When I sit down to make up examples of fallacies for quizzes and tests, I try to make them fairly obvious. Since the course I teach fallacies in is an introductory one, the idea is for the students to recognize a systematic argument problem, even if they may not run into one so obvious. But then again, I'm often wrong about that. Peggy Noonan, of Bush = Superman fame ("For a moment I though of earnest Clark Kent moving, at the moment of maximum danger, to shed his suit, tear open his shirt and reveal the big "S" on his chest."), forgets who was president on 11 September 2001. She writes:
Back to the Christmas gathering. There was no grousing about John McCain, and considerable grousing about the Bush administration, but it was almost always followed by one sentence, and this is more or less what it was: "But he kept us safe." In the seven years since 9/11, there were no further attacks on American soil. This is an argument that's been around for a while but is newly re-emerging as the final argument for Mr. Bush: the one big thing he had to do after 9/11, the single thing he absolutely had to do, was keep it from happening again. And so far he has. It is unknown, and perhaps can't be known, whether this was fully due to the government's efforts, or the luck of the draw, or a combination of luck and effort. And it not only can't be fully known by the public, it can hardly be fully known by the players at all levels of government. They can't know, for instance, of a potential terrorist cell that didn't come together because of their efforts.

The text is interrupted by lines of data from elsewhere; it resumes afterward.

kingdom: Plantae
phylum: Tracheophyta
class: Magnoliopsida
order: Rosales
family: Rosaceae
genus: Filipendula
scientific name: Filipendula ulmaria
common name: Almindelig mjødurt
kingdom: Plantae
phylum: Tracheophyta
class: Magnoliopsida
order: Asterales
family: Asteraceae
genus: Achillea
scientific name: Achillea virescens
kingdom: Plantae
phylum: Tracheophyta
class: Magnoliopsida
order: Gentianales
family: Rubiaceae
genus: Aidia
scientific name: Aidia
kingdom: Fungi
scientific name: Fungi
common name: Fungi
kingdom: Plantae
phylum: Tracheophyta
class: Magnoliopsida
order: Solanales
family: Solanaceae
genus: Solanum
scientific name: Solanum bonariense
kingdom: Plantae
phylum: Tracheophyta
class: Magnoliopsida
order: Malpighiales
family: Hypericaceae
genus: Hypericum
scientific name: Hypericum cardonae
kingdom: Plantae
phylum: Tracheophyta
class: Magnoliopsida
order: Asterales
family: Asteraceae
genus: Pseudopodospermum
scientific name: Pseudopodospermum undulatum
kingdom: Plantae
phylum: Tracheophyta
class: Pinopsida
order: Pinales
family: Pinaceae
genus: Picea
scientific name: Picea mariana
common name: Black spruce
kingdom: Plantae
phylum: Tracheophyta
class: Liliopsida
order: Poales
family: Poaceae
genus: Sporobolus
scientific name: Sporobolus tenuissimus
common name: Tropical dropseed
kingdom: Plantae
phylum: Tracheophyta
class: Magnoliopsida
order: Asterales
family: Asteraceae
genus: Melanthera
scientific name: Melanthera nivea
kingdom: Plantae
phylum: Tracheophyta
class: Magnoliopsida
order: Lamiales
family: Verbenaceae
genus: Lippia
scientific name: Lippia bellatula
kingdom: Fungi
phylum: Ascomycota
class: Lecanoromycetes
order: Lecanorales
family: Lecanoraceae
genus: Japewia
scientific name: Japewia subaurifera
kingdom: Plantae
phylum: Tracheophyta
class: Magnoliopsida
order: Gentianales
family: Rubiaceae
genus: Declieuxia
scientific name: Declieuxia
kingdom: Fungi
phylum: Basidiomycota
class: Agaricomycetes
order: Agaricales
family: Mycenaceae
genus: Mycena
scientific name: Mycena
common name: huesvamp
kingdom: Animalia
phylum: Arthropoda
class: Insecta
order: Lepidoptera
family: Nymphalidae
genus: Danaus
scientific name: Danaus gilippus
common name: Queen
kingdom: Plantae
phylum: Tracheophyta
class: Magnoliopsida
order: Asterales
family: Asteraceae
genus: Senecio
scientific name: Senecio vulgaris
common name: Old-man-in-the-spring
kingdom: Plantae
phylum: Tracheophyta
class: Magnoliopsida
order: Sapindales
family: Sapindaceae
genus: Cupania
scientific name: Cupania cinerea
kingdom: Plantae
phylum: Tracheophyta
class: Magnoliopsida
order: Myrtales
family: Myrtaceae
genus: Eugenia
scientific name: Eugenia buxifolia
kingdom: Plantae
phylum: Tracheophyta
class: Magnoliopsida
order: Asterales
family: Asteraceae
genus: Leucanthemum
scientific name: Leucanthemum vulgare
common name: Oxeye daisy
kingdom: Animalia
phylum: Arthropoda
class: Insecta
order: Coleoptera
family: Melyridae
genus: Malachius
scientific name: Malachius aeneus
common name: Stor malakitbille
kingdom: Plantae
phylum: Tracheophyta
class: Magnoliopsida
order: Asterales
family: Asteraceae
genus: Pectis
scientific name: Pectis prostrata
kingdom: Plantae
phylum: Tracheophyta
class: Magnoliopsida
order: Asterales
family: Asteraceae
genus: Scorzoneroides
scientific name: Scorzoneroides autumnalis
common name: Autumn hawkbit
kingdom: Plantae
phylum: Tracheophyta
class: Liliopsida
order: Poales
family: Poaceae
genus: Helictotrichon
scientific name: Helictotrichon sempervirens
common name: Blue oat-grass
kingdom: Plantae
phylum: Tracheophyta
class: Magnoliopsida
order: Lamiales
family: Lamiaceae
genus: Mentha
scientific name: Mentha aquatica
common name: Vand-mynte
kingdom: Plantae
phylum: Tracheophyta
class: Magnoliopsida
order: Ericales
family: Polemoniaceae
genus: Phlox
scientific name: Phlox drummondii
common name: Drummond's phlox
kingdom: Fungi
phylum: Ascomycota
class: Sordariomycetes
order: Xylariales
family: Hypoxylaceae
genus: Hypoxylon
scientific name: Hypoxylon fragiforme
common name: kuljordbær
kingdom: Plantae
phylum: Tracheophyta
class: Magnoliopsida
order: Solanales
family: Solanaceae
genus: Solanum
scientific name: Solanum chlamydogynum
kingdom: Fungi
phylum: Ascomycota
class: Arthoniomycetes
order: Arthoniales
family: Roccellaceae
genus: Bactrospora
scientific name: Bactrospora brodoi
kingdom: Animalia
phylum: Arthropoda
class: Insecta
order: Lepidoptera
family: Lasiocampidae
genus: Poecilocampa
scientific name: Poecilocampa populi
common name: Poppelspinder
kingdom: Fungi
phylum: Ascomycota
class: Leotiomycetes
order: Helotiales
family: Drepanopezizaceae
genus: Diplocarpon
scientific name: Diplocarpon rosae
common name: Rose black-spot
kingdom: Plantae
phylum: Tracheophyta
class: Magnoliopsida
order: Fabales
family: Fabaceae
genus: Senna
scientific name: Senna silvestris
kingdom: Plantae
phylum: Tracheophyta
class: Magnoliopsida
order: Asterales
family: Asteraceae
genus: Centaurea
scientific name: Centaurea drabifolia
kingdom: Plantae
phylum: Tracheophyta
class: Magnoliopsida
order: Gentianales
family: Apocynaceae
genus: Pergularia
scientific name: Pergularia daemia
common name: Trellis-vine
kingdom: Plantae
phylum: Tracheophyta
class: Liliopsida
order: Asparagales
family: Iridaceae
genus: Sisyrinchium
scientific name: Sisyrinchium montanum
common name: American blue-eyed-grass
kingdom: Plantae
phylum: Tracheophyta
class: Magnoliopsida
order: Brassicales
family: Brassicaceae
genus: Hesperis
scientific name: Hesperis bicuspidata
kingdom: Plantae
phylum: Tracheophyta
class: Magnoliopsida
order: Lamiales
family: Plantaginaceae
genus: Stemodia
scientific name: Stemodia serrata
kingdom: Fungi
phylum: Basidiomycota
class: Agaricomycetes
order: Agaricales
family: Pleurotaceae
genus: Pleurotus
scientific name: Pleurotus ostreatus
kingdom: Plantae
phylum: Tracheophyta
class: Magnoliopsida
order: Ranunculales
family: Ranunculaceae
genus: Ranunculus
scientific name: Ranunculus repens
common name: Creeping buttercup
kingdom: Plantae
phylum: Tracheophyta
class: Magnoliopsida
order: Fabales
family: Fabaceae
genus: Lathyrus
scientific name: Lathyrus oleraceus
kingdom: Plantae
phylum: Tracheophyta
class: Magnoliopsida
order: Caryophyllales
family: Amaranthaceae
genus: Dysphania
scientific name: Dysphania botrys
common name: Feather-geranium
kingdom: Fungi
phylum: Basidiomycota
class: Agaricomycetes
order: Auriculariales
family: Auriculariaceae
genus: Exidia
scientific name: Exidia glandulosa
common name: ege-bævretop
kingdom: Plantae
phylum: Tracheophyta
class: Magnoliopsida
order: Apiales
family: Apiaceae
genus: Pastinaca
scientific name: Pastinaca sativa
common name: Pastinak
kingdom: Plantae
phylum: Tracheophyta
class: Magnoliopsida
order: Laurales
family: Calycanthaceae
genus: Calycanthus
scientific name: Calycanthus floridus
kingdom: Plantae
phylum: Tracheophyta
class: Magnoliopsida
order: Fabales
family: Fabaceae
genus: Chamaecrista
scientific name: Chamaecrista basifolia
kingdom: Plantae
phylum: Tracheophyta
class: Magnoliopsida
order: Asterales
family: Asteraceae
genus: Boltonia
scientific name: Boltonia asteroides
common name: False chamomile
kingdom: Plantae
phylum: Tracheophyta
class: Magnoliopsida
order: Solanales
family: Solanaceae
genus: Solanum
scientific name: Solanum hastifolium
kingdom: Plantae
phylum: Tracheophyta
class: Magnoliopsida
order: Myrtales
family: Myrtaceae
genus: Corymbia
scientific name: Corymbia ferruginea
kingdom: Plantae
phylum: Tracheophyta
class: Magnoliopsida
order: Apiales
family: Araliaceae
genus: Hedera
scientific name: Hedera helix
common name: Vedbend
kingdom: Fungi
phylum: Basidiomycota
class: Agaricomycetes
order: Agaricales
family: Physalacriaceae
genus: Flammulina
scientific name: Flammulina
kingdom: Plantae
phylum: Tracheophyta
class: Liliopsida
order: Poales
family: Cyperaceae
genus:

But the meme will likely linger. There's a rough justice with the American people. If a president presides over prosperity, whether he had anything to do with it or not, he gets the credit. If he has a recession, he gets the blame. The same with war, and terrorist attacks. We have not been attacked since 9/11. Someone—someones—did something right.
Someone may point out that the second paragraph is in the voice of the American people. But that's just a pundit's trick; put the claim in the minds of the American people, and it's no longer really you talking, it's the American people. That tactic, I think, ought to be illegal. Besides, in Noonan's formulation, it's just contradictory. George W. Bush was President on 9/11. Shouldn't the American people blame him for that? Rough justice. Doesn't the Wall Street Journal employ editors?
Back to the point. Noonan makes the not-too-controversial assertion that no one can really know whether or not our efforts in the war on terror have been successful. To that I would add two things, by the way. First, she should mention that it might be the case that nothing was planned in the United States, and that our reaction–the wars in Iraq and Afghanistan–was the objective. Second, we have been attacked everywhere but here. So it's false that we haven't been attacked. We have, just not here. Alright, now back to the point.
With the standard set up of the argument from ignorance–no one knows one way or the other–she then, in the voice of the American people, a fallacy loving people apparently, draws the conclusion that the Bush administration has done something right, something to protect us. If a really rich woman at a Christmas party full of Republicans is going to speak for the American people as a whole, can she please not make them sound so dumb?